Monday, January 27, 2020

Sundance with Abe: Worth

I’m thrilled to be attending and covering the Sundance Film Festival in Park City, Utah for the seventh time. I’m seeing as many movies as I can each day and will post reviews of each as I can, as well as video reviews uploaded to YouTube.


Worth
Directed by Sara Colangelo
Premieres

Putting a value on a person’s life is an inherently impossible task. Presuming that someone’s worth can be calculated using a formula and that any form of monetary disbursement will make up for the loss of their physical presence is almost inhumane, yet it’s something that life insurance companies do all the time.
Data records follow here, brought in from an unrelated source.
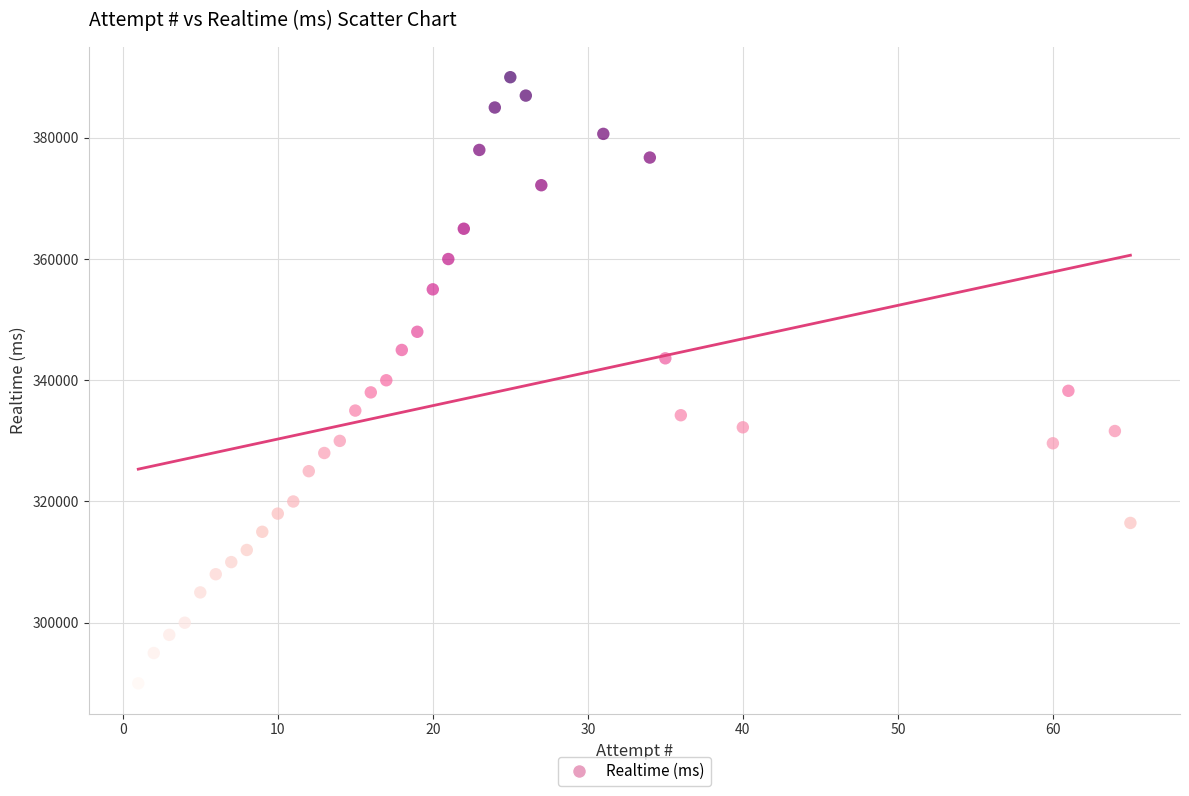

What is the range of X values (max minus min)?

64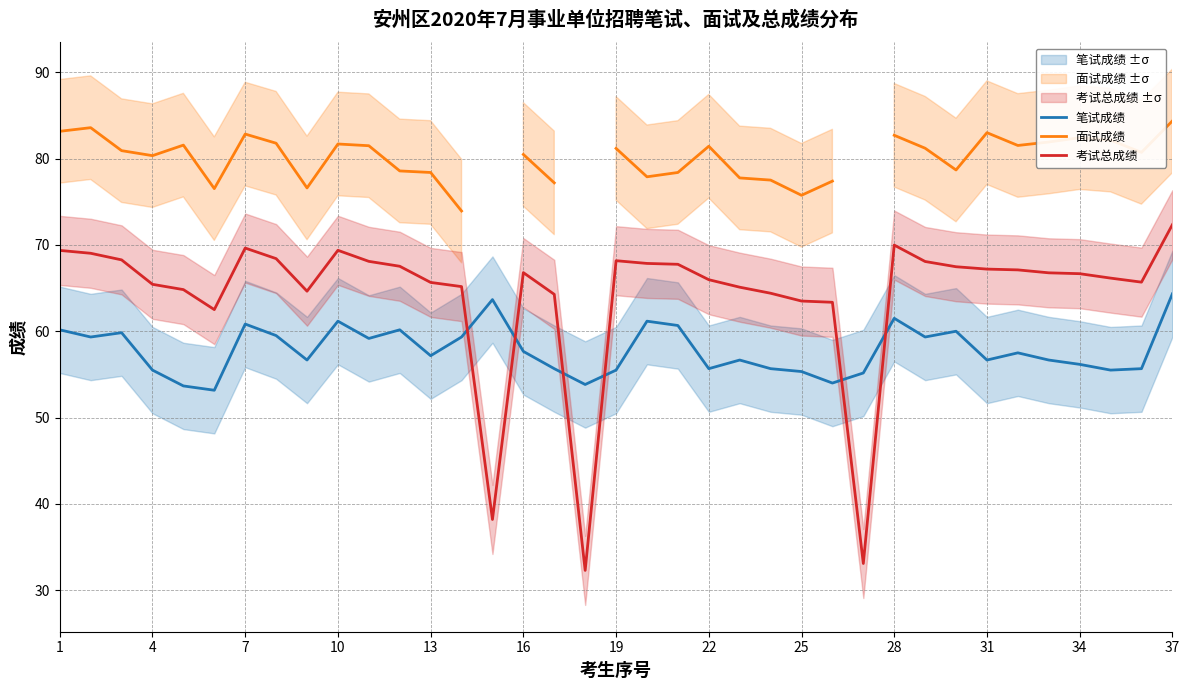

Is it true that 笔试成绩 equals 60.2 at 1?

True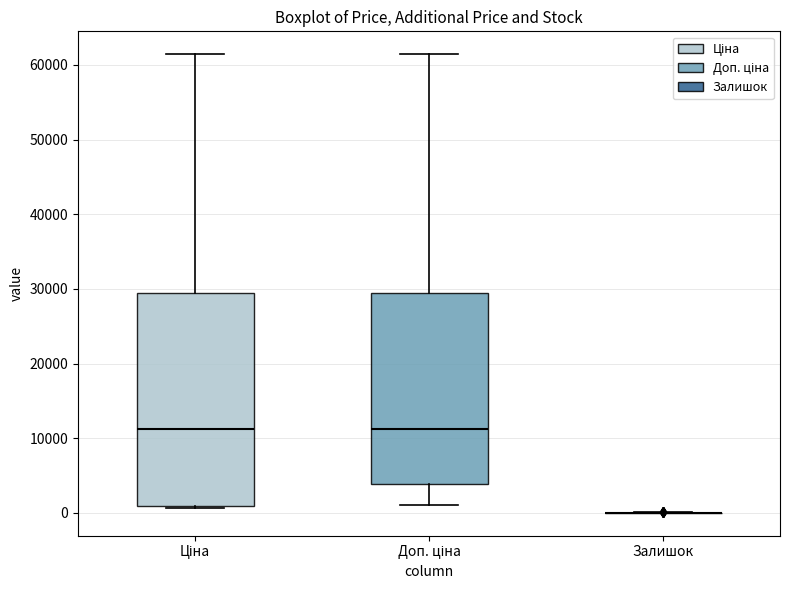

Where does the upper whisker of the box for Ціна end on the y-axis? The values are not printed on the chart, so give them approximately, as read against the axis.

61000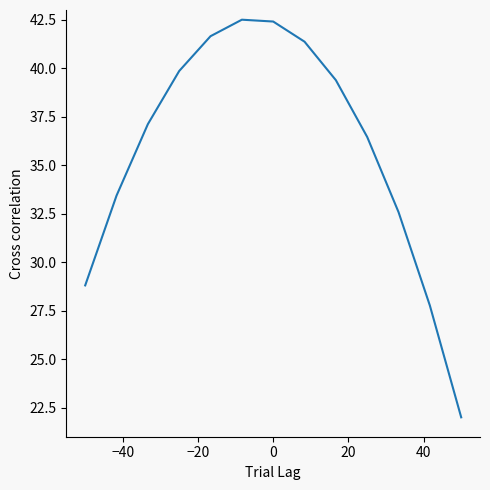

What is the difference between the maximum and minimum values?

20.5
Determining how much victims of a tragedy should be awarded is a job sure to inspire anger and resentment from all parties involved, but there are those who see that, cold and robotic as it may seem, ensuring some sort of compensation is preferable to spending years on a lawsuit with the possibility of receiving nothing at its end.

After terrorist attacks shake the United States on September 11th, 2001, family members of those killed in New York, Pennsylvania, and Washington, DC reel from their losses and struggle to figure out how to make ends meet. Lawyer Ken Feinberg (Michael Keaton) is appointed as the Special Master of the September 11th Victim Compensation Fund, charged with creating a formula to create payout amounts for all victims to stave off expected lawsuits that could cripple the American economy. As he works with partner Camille Biros (Amy Ryan) and a dedicated team, Feinberg encounters pushback from those who believe he doesn’t care about them, including a man (Stanley Tucci) who lost his wife in the World Trade Center and highlights problems with the fund and a mother (Laura Benanti) whose firefighter husband was killed.

Feinberg was the subject of a 2017 documentary called “Playing God” that showed at DOC NYC and dealt with his work in many sorts of compensation funds for other terrorist attacks and mass shootings. This dramatized version is very affecting due to the stories of those who last heard from their loved ones on September 11th and aren’t eager for a simple payout to force them to move on. Composite characters and other cinematic devices are helpful in exploring additional layers, like corporations unhappy that bonuses and inflation aren’t factored in to their sky-high numbers and undocumented immigrants overwhelmed by the generosity of each individual settlement.

Keaton dons a thick Boston accent to play Feinberg, one that was immediately confirmed as entirely accurate when the real Feinberg spoke into a microphone on the Sundance stage following the premiere screening. It’s an energetic but appropriately understated performance, and Keaton is particularly well-matched by Tucci, who plays his character as blunt and straightforward, unwilling to mince words in his criticism of how Feinberg operates. It’s a complicated subject, one sensitively and compelling handled in this involving and poignant film.